На кухне зазвенела и покатилась крышка чайника, заурчала вода из крана. Теперь я могла осмотреться.
Холостяцкую квартиру я уже однажды видела. Несколько лет назад мама взяла меня к Алику. Все в его комнате знало свое место, стояло так, как и положено стоять: кресла были словно привинчены, едва я подвинула одно, как Алик подошел сзади и поставил по-прежнему. Пальто висели в шкафу, на распялочках, костюм под простыней, чтобы не пылился, на подоконнике вазочки с цветами. И первое, о чем я тогда подумала, как маме тяжело с ним.
У Федоровых все было иначе. На столе выстроились яркие причудливые флаконы, тут же на разбитом прямоугольном блюде лежали сморщенные, сухие персики и гранаты. Подтеки краски засохли на полу — несколько длинных пунктирных дорожек, будто кто-то специально стряхивал кисти.
На многоступенчатой полочке около окна стояли еще флаконы и бутылки.
И все же главным в комнате были картины. Они висели на стенах, заполняя пространство с такой густотой, что обои почти не были видны. Без рам, с рядами загнутых гвоздей на подрамниках, с лохматящимися краями холстов, — видимо, эта внешняя сторона не очень волновала художника.
На картинах были те же флаконы красного, синего, зеленого цвета, дутые и вытянутые, по одной и группами.
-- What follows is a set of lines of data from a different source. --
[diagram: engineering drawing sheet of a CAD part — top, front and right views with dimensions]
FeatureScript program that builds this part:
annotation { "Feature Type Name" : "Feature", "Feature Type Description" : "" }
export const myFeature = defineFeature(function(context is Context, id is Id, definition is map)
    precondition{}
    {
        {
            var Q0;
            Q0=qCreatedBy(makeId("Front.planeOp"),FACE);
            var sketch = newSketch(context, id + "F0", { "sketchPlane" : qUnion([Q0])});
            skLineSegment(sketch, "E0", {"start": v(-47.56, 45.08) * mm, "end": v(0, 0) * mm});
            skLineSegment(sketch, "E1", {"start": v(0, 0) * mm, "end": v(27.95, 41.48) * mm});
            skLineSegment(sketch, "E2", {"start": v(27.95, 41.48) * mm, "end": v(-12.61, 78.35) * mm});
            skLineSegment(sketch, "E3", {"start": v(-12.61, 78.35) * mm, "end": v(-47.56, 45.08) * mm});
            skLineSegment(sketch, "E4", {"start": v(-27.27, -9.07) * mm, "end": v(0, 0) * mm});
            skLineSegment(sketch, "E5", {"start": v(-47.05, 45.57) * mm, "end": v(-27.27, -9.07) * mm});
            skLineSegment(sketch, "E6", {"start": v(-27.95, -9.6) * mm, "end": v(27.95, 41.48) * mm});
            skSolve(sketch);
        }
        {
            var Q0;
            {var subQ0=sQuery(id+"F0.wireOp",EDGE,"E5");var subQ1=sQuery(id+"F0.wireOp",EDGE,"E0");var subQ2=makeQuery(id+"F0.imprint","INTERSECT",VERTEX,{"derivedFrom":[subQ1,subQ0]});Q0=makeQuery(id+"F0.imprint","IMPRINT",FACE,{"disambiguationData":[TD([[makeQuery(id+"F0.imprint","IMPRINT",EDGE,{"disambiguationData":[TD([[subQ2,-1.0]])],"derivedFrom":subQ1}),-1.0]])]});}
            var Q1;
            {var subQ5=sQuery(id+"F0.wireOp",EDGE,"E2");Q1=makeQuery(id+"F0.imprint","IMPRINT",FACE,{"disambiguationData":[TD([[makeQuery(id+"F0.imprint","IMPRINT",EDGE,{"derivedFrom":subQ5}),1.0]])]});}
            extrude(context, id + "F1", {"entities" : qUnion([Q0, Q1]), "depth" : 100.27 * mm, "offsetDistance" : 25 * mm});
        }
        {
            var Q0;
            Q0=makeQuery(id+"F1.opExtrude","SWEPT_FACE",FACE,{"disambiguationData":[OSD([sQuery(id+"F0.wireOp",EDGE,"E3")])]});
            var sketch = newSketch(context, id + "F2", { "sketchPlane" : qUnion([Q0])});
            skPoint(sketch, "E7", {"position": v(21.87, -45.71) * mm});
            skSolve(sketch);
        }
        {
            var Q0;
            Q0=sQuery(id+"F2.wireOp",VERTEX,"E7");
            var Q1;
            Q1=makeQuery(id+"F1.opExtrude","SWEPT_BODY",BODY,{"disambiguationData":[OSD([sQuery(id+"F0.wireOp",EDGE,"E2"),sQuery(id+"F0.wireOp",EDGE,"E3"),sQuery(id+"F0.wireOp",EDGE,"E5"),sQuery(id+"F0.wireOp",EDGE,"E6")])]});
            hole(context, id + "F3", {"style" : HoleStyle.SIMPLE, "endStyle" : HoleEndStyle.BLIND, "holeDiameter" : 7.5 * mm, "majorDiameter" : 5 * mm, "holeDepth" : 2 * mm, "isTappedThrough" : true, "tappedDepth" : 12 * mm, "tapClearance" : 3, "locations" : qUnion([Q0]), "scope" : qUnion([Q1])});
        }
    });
Они то стояли на намечающейся плоскости стола, то утопали в складках скатерти, составляя странное единство.
Владимир Федорович вошел в комнату, позвякивая чашечками, и поставил на стол.
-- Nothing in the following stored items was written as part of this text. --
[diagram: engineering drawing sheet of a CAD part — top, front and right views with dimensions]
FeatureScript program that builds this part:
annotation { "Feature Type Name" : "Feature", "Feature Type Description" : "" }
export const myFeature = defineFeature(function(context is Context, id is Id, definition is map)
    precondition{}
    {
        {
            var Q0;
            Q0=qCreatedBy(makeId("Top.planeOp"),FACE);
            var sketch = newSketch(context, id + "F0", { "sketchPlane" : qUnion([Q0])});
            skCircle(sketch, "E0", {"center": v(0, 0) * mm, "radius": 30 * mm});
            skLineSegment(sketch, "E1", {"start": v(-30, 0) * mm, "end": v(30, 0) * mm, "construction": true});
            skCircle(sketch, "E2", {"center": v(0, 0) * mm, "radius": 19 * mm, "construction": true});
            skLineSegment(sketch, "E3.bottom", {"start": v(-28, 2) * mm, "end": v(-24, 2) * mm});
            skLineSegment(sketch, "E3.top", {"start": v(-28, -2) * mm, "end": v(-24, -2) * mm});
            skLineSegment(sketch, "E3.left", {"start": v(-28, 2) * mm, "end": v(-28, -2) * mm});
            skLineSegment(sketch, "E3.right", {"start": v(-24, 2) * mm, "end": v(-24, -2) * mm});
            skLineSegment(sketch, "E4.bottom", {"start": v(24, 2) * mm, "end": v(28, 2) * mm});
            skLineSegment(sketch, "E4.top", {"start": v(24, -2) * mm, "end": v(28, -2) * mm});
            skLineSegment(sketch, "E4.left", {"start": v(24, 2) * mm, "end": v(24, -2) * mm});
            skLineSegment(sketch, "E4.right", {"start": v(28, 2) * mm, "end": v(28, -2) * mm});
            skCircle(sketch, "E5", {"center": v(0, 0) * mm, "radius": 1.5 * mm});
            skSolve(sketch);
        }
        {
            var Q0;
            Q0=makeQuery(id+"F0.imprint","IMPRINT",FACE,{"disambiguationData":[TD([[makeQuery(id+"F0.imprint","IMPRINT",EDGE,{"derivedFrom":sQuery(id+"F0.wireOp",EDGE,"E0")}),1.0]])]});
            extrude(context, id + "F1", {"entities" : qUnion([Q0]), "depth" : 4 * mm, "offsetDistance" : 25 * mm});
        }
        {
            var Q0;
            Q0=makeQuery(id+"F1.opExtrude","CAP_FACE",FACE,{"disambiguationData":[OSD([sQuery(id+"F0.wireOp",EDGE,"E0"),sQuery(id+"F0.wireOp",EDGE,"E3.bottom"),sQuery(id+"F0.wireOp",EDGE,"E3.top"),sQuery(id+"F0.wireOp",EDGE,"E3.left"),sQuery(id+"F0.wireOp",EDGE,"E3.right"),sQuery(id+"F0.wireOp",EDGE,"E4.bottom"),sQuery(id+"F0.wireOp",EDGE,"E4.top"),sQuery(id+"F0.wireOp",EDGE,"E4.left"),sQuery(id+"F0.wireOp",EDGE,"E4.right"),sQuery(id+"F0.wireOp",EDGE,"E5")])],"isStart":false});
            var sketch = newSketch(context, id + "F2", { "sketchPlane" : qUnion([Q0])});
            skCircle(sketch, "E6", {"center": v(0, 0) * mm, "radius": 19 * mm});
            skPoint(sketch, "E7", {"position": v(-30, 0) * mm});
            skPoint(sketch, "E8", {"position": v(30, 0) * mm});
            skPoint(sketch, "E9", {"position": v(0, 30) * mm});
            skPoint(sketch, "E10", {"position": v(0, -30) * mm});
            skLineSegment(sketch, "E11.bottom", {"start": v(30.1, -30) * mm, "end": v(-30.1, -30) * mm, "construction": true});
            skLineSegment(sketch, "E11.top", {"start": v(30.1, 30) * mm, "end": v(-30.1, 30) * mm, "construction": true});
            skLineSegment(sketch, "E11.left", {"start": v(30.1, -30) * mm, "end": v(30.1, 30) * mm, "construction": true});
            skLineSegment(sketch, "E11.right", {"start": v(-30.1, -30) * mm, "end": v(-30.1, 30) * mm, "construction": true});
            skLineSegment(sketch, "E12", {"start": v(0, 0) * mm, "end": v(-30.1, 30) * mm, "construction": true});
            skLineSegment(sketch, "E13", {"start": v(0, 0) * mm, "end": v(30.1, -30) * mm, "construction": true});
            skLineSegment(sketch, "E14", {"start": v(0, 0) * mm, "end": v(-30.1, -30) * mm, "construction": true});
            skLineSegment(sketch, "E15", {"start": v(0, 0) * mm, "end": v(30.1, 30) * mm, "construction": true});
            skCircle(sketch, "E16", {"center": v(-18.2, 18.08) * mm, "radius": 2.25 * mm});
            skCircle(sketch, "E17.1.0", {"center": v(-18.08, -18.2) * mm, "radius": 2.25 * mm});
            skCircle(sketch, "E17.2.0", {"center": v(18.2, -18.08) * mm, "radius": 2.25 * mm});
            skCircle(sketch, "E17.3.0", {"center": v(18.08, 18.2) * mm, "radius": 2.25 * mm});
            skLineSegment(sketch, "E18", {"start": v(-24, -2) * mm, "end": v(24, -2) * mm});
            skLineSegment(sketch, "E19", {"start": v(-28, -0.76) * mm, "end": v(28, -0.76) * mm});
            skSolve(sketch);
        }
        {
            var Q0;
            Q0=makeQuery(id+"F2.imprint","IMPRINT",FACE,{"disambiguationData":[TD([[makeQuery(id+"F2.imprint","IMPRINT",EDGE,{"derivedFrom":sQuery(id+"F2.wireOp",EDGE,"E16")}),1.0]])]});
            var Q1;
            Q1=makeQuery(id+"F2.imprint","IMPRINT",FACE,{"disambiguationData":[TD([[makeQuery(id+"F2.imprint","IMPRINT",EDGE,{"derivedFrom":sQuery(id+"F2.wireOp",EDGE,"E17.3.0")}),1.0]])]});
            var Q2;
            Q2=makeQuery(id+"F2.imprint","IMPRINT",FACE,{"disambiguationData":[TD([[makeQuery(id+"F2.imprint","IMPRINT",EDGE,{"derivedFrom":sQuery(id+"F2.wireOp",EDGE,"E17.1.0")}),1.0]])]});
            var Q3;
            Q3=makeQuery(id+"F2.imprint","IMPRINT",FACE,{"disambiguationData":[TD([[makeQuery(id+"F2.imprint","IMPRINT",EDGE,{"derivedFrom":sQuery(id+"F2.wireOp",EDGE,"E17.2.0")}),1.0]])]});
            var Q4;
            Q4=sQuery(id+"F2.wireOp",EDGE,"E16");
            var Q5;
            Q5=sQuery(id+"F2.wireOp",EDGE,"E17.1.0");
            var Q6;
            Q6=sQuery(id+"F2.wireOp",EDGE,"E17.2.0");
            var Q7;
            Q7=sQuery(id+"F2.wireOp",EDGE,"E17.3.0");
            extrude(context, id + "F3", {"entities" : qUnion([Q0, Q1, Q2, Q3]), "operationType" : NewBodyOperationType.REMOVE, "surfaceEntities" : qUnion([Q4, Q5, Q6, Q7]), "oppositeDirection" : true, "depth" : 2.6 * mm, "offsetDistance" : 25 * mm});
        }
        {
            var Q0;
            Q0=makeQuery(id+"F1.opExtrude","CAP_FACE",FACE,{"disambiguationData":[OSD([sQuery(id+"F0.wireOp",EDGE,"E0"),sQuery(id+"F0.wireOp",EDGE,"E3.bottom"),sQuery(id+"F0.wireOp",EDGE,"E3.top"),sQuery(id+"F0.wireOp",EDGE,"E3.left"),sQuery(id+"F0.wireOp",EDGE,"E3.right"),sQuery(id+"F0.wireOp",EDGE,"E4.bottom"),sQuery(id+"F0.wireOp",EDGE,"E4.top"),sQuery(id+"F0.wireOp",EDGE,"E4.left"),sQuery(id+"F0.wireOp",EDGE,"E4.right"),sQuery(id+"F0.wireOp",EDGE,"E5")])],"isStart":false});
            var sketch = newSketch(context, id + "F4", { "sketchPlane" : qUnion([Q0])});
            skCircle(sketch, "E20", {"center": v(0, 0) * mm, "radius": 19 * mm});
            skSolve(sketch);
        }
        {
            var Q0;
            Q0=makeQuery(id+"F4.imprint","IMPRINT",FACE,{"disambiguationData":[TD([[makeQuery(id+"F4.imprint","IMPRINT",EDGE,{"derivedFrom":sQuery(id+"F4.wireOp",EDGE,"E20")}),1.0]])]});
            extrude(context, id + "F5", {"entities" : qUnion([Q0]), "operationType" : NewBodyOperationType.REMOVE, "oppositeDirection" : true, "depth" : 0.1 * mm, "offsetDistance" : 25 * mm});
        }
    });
— Пейте. У вас еще будет время рассмотреть все это…
Отхлебнул первый, пододвинул мне вафли.
— Расскажите, что у вас с институтом?
— Теперь это не имеет значения. Иду работать.
— Куда?
— В сапожное ателье.
Он кивнул.
Я невольно смотрела на стены. Картины притягивали мой взгляд. Высохшие гранаты лежали на блюде, а рядом стоял причудливый флакон с вдавленным боком, и на него откуда-то падал свет. Ах вот, из окна. Прямоугольный блик лежал на его поверхности.
Я пожалела, что рядом нет Юры. Мне всегда становилось жалко, если я не могла своей радостью поделиться с ним.
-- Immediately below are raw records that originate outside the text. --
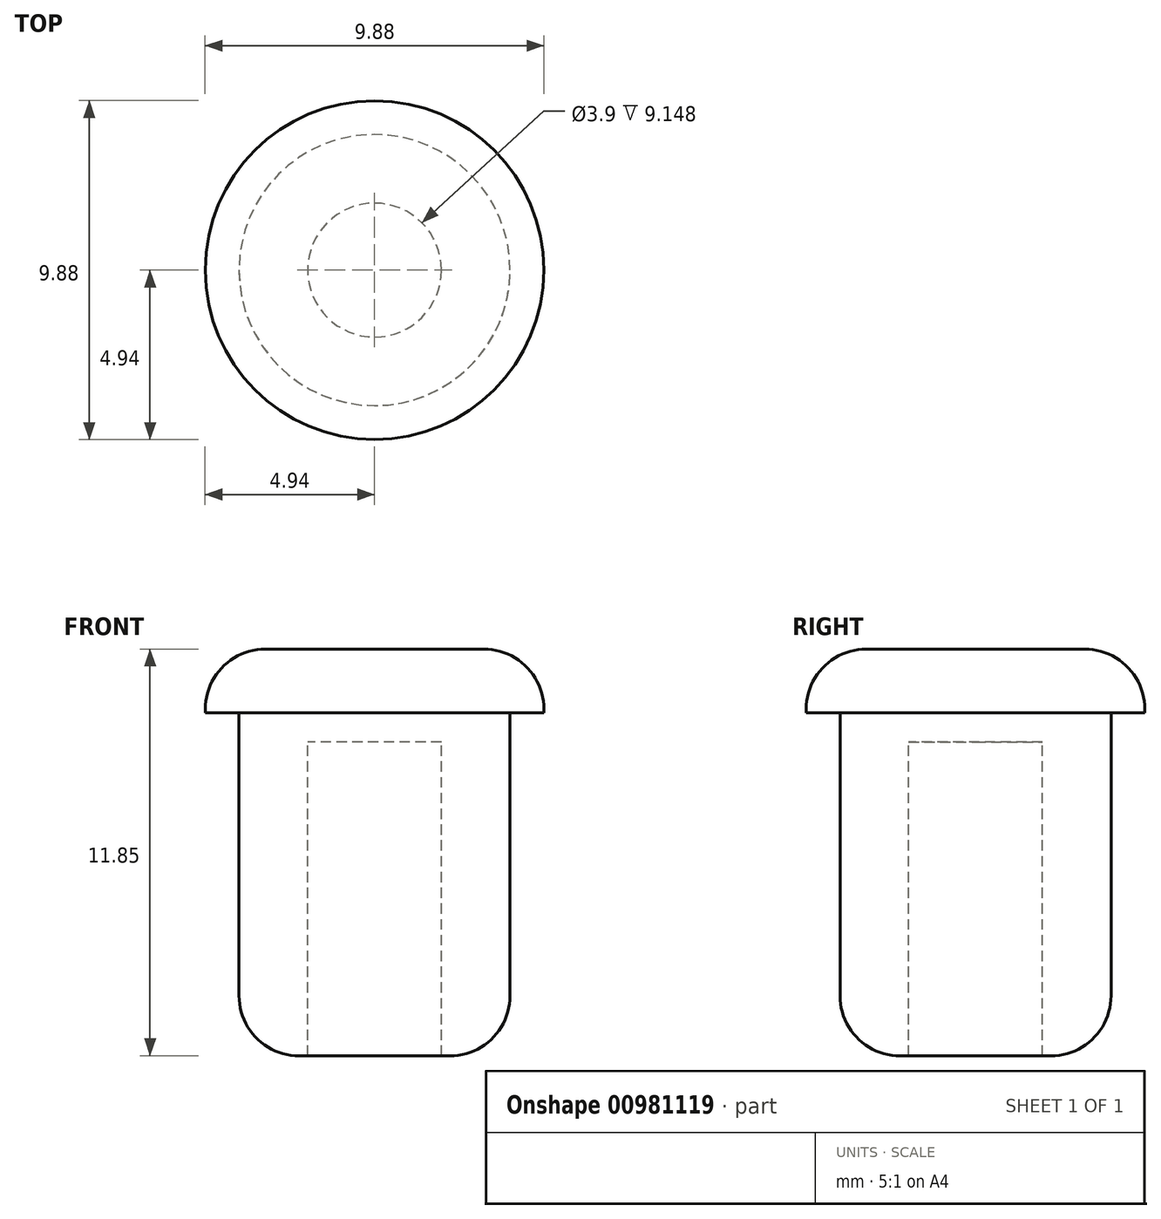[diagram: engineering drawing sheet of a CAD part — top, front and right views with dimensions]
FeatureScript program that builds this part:
annotation { "Feature Type Name" : "Feature", "Feature Type Description" : "" }
export const myFeature = defineFeature(function(context is Context, id is Id, definition is map)
    precondition{}
    {
        {
            var Q0;
            Q0=qCreatedBy(makeId("Front.planeOp"),FACE);
            var sketch = newSketch(context, id + "F0", { "sketchPlane" : qUnion([Q0])});
            skLineSegment(sketch, "E0", {"start": v(0, 34.47) * mm, "end": v(0, -31.5) * mm, "construction": true});
            skLineSegment(sketch, "E1", {"start": v(0, 12.16) * mm, "end": v(4.94, 12.16) * mm});
            skLineSegment(sketch, "E2", {"start": v(4.94, 12.16) * mm, "end": v(4.94, 10.3) * mm});
            skLineSegment(sketch, "E3", {"start": v(4.94, 10.3) * mm, "end": v(3.95, 10.3) * mm});
            skLineSegment(sketch, "E4", {"start": v(3.95, 10.3) * mm, "end": v(3.95, 0.3) * mm});
            skLineSegment(sketch, "E5", {"start": v(3.95, 0.3) * mm, "end": v(1.95, 0.3) * mm});
            skLineSegment(sketch, "E6", {"start": v(1.95, 0.3) * mm, "end": v(1.95, 9.45) * mm});
            skLineSegment(sketch, "E7", {"start": v(1.95, 9.45) * mm, "end": v(0, 9.45) * mm});
            skLineSegment(sketch, "E8", {"start": v(0, 9.45) * mm, "end": v(0, 12.16) * mm});
            skSolve(sketch);
        }
        {
            var Q0;
            Q0=makeQuery(id+"F0.imprint","IMPRINT",FACE,{"disambiguationData":[TD([[makeQuery(id+"F0.imprint","IMPRINT",EDGE,{"derivedFrom":sQuery(id+"F0.wireOp",EDGE,"E1")}),-1.0]])]});
            var Q1;
            Q1=sQuery(id+"F0.wireOp",EDGE,"E0");
            revolve(context, id + "F1", {"surfaceOperationType" : NewSurfaceOperationType.NEW, "entities" : qUnion([Q0]), "axis" : qUnion([Q1]), "revolveType" : RevolveType.FULL});
        }
        {
            var Q0;
            Q0=makeQuery(id+"F1.opRevolve","SWEPT_EDGE",EDGE,{"disambiguationData":[OSD([sQuery(id+"F0.wireOp",EDGE,"E1"),sQuery(id+"F0.wireOp",EDGE,"E2")])]});
            var Q1;
            Q1=makeQuery(id+"F1.opRevolve","SWEPT_EDGE",EDGE,{"disambiguationData":[OSD([sQuery(id+"F0.wireOp",EDGE,"E4"),sQuery(id+"F0.wireOp",EDGE,"E5")])]});
            fillet(context, id + "F2", {"entities" : qUnion([Q0, Q1]), "radius" : 1.75 * mm, "tangentPropagation" : true, "allowEdgeOverflow" : false});
        }
    });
— Времени не хватает работать, — пожаловался Владимир Федорович. — Фактически для живописи у меня остаются ночи. Когда спит отец. А потом я еще должен сделать другое — «окна позора» для трамвайного управления. «Гражданин Свистунов оштрафован за безбилетный проезд». Вот моя творческая сфера.
Он странно рассмеялся.
— Но почему у вас везде стекло? Случайно?
— Нет. Иногда мне хочется писать другое, совсем другое… — Он не закончил мысль, сказал иначе: — Но вообще-то, разве это пустяк — выявить душу предмета, оживить его, обласкать собственным чувством, превратить в поэзию? Красота, я уверен, не лежит и не валяется, и задача художника — ее увидеть и показать другим…
Он улыбнулся как-то робко, словно бы попросил прощения за такую длинную фразу, но внезапно насторожился, шагнул к двери.
Через несколько минут Владимир Федорович вышел от старика.
— Отец хотел бы поговорить с вами, — сказал он. — Не пугайтесь… Зайдите.
Старик полусидел в кровати, откинувшись на подушки. Он все еще был измучен приступом, дышал тяжело, синие полосы, будто грим, бежали по его щекам.
Я остановилась в дверях, испытывая страх и неуверенность.
Видел ли он меня, не знаю. Рука его согнулась в локте, длинный указательный палец шевельнулся, приказал мне приблизиться.
Я подчинилась.
Он накрыл своей крупной ладонью пальцы моей руки, но глаза его что-то искали на потолке.
— Люба, — сказал он и словно бы прислушался к тому, как звучит мое имя. Какое-то тревожное воспоминание пробежало по его лицу. Он попытался сесть, но сил не хватило, и он дважды падал навзничь.
Владимир Федорович помог ему, подбил подушку под спину, создал опору и, положив на плечо старика ладонь, попытался его успокоить.
— Папку! Дай папку! — потребовал старик.
Зрачки его покачивались, и мне показалось, что он ничего не видит в комнате.
Владимир Федорович подошел к шкафу, достал с полки старую, черной кожи, папку, протянул отцу.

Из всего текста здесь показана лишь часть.